For many disadvantaged communities, access to platforms of higher education and the confidence to apply is not attainable, but the Motivation Conference aims to mitigate this disparity.

The Asian Pacific Islander Student Alliance (APISA), a student organization that emphasizes unity and empowerment through awareness of the diverse communities on campus, will be hosting the 24th annual Motivation Conference beginning on April 20 at UC Santa Cruz. The three-day event supports the pursuit of higher education for under-resourced, low-income and disadvantaged Southeast Asian and Pacific Islander high school students in the Bay Area.

APISA is focusing on Southeast Asian and Pacific Islander students because the communities are often overshadowed by other Asian American and Pacific Islander and East Asian narratives, said Taylor O’Brien, Motivation Conference co-coordinator and UCSC third-year.    

“There are a lot of disparities between East Asians and Southeast Asian and Pacific Islanders and so by recognizing that, we hope to bring them to this campus and host a series of workshops that help bridge those gaps,” O’Brien said.

The program helps motivate students in their journey toward higher education, not just specifically to UCSC. It is non-yielding, meaning participants have not yet been accepted to UCSC. To make it more accessible, transportation, lodging and food are paid for. The Motivation Conference operates out of Engaging Education (e²), a student-initiated outreach and retention center for student engagement and academic excellence.

The theme for the conference is breaking boundaries and building bridges. It emphasizes breaking the generational boundaries of sacrificing the pursuit of higher education to help family members set by Southeast Asian and Pacific Islander communities, while building bridges of solidarity between Southeast Asians, Pacific Islanders and other ethnic organizations on campus, O’Brien said.   

As a whole, the program will focus on how the model minority myth, a stereotype perpetuated against Asian-identified people, classifies them as naturally highly successful and educated achievers. This causes Southeast Asian and Pacific Islander individuals to be unrecognized, forgotten and underrepresented.

“It is often stereotyped that East Asians adhere to the law and are often submissive when it comes to supremacy or oppression […] East Asians often have a higher social status because of the way they navigate through the U.S. social system and class system,” O’Brien said. “They often have less barriers to accessing education or resources to education and so with that they overshadow Southeast Asians and Pacific Islanders because we are not [seen as] the model minority.”

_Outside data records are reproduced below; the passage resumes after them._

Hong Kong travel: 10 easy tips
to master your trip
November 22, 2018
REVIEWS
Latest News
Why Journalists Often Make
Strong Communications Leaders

By promoting higher education, the conference allows students to disrupt violent systems of oppression and creates a safe and brave space by surrounding participants with role models they can look up to, according to the Motivation Conference website.

The goal of the conference, O’Brien said, is to give attendees the resources they need to graduate high school and find agency within themselves to achieve whatever they want in life and know they have the ability to follow their own path.